Extrait fourni:

Le 17 octobre 2025, le conseil d'administration de l'Agirc-Arrco s'est réuni, comme chaque année, pour décider du niveau de revalorisation des retraites complémentaires des salariés du secteur privé. Mais cette fois, aucun accord n'a été trouvé entre les représentants des organisations patronales et syndicales. Conséquence de ce désaccord : le gel total des pensions complémentaires et de la valeur d'achat du point pour l’année 2026.
Une décision qui donne le ton des prochaines semaines, au cours desquelles se tiendront les négociations de branches sur les minimas hiérarchiques et surtout, les discussions autour du projet de loi de financement de la Sécurité sociale.
Le blocage s'explique par cette proposition patronale de revalorisation à 0,2 %, face à une inflation à 1 %. Une proposition dénoncée comme « incompréhensible » par Christelle Thieffinne, secrétaire nationale « Protection Sociale » à la CFE-CGC. « C'est la conséquence de l'intransigeance patronale, alors que tous les résultats sont au vert », souligne-t-elle. Elle nous en dit plus sur les causes et conséquences de cette décision.
Pourquoi la CFE-CGC considère-t-elle que la décision de non-revalorisation des pensions Agirc-Arrco constitue une rupture des règles du paritarisme ?

Travail attendu: D'après l'extrait fourni, quel taux de revalorisation les organisations patronales ont-elles proposé ?

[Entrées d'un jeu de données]
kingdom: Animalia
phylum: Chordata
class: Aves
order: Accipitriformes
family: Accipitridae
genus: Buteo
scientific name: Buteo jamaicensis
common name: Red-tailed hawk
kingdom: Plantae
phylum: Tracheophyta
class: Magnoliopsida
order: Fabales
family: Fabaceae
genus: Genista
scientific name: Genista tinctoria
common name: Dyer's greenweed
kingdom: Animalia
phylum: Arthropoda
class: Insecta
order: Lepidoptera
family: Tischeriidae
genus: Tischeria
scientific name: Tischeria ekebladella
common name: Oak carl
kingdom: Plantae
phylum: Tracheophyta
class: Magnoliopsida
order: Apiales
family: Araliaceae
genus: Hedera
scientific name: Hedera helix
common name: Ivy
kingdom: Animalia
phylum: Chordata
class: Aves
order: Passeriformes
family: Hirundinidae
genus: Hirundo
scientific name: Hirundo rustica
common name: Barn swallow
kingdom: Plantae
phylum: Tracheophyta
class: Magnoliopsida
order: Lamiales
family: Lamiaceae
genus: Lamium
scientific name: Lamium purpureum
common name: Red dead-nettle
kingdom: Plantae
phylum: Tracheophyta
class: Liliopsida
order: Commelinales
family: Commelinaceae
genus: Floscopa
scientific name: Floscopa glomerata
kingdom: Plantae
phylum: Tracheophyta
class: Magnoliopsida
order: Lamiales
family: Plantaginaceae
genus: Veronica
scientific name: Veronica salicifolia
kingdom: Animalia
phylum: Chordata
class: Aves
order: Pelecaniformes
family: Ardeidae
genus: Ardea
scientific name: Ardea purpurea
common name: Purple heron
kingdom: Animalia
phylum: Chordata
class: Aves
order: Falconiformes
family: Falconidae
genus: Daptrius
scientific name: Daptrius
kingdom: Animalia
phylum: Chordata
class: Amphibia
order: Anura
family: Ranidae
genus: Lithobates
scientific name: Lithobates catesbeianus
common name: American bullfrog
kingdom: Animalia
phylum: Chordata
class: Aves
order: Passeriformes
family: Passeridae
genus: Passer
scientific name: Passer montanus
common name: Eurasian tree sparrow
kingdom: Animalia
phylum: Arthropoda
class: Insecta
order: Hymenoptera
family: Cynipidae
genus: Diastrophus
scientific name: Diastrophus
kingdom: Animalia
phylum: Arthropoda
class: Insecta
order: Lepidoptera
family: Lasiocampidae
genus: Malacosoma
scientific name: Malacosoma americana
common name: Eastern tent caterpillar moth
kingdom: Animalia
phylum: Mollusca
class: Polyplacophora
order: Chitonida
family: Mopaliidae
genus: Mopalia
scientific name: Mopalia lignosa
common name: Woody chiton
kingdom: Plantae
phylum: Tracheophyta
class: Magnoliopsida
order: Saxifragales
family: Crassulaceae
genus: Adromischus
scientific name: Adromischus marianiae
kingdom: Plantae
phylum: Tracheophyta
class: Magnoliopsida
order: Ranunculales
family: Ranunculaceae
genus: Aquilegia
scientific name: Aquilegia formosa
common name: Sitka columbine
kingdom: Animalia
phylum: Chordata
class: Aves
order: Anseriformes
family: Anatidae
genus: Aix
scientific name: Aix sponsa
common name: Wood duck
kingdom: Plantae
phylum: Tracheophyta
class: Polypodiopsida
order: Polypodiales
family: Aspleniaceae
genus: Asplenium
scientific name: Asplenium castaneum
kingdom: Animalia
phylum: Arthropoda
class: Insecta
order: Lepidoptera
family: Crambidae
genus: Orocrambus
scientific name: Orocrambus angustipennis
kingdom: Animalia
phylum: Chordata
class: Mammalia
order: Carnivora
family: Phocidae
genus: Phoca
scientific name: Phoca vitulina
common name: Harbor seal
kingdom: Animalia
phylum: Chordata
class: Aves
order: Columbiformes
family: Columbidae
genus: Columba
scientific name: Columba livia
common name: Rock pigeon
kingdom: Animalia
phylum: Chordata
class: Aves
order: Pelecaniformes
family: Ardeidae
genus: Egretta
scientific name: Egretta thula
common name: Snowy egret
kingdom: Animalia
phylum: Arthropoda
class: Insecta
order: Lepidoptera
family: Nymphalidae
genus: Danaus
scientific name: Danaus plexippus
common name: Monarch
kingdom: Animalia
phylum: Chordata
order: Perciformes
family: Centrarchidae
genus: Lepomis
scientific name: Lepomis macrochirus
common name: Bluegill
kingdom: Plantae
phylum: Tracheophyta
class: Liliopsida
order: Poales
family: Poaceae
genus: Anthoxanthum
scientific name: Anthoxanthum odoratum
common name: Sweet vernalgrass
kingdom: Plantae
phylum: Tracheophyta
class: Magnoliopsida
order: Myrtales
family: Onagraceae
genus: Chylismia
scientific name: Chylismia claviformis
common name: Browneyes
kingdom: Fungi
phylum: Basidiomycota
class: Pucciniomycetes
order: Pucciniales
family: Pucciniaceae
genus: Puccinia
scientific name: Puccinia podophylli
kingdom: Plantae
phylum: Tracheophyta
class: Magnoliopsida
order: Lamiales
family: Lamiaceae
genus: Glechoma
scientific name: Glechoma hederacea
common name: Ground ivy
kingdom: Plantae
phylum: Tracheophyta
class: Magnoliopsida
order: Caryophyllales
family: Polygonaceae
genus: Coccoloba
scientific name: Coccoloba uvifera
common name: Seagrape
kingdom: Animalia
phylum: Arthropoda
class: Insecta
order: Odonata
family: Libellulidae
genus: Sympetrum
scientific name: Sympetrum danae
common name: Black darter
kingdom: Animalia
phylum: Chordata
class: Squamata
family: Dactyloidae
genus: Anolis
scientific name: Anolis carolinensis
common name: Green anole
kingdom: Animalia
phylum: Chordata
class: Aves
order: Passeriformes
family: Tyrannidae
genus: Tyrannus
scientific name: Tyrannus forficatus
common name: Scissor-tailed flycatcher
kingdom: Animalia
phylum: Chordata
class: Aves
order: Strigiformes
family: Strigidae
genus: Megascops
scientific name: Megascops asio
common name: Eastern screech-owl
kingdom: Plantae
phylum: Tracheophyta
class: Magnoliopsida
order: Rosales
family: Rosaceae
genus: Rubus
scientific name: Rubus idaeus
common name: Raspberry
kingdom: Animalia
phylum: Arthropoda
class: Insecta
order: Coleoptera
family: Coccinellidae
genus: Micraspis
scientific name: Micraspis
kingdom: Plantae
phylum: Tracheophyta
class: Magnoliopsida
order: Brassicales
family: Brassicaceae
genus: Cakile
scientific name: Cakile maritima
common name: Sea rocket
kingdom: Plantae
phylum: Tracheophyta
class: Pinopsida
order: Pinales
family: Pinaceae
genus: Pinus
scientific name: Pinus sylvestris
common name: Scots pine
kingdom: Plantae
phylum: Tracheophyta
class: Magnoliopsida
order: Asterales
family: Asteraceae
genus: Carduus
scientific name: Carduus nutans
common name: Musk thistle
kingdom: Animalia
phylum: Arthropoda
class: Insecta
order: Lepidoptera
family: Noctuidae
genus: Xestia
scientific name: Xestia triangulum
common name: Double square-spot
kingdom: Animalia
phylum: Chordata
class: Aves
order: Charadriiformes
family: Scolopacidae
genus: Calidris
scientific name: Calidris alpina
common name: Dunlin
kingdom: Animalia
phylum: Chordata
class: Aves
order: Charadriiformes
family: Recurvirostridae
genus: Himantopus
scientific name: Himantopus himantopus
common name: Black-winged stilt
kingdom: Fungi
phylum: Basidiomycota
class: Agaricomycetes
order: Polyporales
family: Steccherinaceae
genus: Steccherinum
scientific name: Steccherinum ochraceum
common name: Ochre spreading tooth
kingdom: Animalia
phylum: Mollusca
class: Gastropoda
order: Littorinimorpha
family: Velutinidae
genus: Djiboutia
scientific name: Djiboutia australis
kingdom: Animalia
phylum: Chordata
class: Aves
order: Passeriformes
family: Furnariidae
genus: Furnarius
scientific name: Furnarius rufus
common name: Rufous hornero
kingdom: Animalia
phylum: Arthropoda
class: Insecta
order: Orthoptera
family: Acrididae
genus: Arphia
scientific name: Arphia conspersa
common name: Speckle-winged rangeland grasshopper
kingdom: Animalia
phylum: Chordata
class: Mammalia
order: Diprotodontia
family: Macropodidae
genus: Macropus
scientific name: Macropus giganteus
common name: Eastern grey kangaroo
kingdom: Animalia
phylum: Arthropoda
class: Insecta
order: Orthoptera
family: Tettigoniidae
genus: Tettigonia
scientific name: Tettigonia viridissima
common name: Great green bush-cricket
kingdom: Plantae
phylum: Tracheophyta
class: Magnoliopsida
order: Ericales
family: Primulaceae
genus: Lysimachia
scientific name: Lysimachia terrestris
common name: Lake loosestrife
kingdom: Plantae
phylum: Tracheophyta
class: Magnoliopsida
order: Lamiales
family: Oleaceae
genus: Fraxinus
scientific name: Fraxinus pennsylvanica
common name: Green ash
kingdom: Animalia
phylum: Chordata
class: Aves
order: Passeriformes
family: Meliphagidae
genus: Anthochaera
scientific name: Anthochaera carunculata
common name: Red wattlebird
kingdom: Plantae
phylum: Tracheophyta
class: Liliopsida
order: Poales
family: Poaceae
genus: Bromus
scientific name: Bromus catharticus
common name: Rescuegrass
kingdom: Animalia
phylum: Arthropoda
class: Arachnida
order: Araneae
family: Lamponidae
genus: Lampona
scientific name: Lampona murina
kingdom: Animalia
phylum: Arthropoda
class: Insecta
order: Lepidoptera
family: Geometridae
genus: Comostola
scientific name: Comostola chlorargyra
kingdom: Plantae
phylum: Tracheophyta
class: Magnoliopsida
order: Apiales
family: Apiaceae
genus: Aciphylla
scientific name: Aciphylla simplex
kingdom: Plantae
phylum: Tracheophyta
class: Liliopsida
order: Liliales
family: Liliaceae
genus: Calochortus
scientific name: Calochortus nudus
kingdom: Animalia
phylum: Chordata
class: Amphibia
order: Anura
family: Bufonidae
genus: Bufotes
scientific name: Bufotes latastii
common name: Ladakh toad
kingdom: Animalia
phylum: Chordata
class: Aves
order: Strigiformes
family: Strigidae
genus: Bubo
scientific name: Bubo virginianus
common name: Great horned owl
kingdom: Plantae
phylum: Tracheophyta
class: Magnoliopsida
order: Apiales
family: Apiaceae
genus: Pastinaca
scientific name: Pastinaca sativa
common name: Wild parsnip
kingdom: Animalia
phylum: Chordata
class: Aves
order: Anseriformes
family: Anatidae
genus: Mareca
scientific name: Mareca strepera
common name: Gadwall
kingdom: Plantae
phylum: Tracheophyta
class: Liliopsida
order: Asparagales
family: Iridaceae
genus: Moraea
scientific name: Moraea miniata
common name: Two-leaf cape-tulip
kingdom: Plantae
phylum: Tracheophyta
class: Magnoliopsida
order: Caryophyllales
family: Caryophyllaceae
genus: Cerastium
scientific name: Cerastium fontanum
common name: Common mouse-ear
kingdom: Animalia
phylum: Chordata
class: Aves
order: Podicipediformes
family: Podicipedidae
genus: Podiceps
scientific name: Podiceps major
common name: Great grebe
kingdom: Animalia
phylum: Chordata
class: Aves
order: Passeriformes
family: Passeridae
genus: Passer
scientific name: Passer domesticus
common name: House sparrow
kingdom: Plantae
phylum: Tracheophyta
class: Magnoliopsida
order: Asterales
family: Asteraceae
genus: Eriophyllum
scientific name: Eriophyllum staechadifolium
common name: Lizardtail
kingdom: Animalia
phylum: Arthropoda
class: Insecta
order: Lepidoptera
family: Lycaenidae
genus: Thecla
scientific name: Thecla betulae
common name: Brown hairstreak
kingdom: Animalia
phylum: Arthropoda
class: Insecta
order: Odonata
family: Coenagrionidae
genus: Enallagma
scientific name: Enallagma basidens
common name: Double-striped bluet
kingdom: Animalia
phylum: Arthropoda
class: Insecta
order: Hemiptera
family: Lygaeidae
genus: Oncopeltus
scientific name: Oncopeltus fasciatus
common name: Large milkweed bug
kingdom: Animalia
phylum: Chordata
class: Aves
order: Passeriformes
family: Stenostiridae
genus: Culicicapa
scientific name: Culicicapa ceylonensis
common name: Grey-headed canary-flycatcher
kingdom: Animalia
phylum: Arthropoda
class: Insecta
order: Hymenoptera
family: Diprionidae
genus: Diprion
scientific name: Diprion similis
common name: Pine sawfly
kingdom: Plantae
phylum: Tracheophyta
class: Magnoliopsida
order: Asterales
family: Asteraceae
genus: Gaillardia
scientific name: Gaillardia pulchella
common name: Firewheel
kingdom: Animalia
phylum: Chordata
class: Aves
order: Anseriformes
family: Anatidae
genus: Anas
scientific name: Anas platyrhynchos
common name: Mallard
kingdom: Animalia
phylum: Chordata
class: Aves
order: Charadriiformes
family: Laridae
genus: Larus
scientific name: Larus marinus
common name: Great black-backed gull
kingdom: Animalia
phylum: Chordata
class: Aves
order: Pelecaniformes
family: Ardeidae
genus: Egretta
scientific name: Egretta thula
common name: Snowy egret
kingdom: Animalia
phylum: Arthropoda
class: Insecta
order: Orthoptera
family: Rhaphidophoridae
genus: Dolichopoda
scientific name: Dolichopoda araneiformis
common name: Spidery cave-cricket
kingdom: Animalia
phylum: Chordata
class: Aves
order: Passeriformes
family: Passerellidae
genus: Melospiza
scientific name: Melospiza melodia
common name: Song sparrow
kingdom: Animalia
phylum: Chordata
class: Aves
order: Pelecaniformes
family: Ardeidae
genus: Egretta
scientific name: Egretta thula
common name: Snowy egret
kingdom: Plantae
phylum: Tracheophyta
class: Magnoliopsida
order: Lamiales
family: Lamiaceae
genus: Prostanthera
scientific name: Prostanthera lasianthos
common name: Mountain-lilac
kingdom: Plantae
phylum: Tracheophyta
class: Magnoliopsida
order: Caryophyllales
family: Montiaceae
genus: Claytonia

Réponse rédigée: Elles ont proposé une revalorisation de 0,2 %.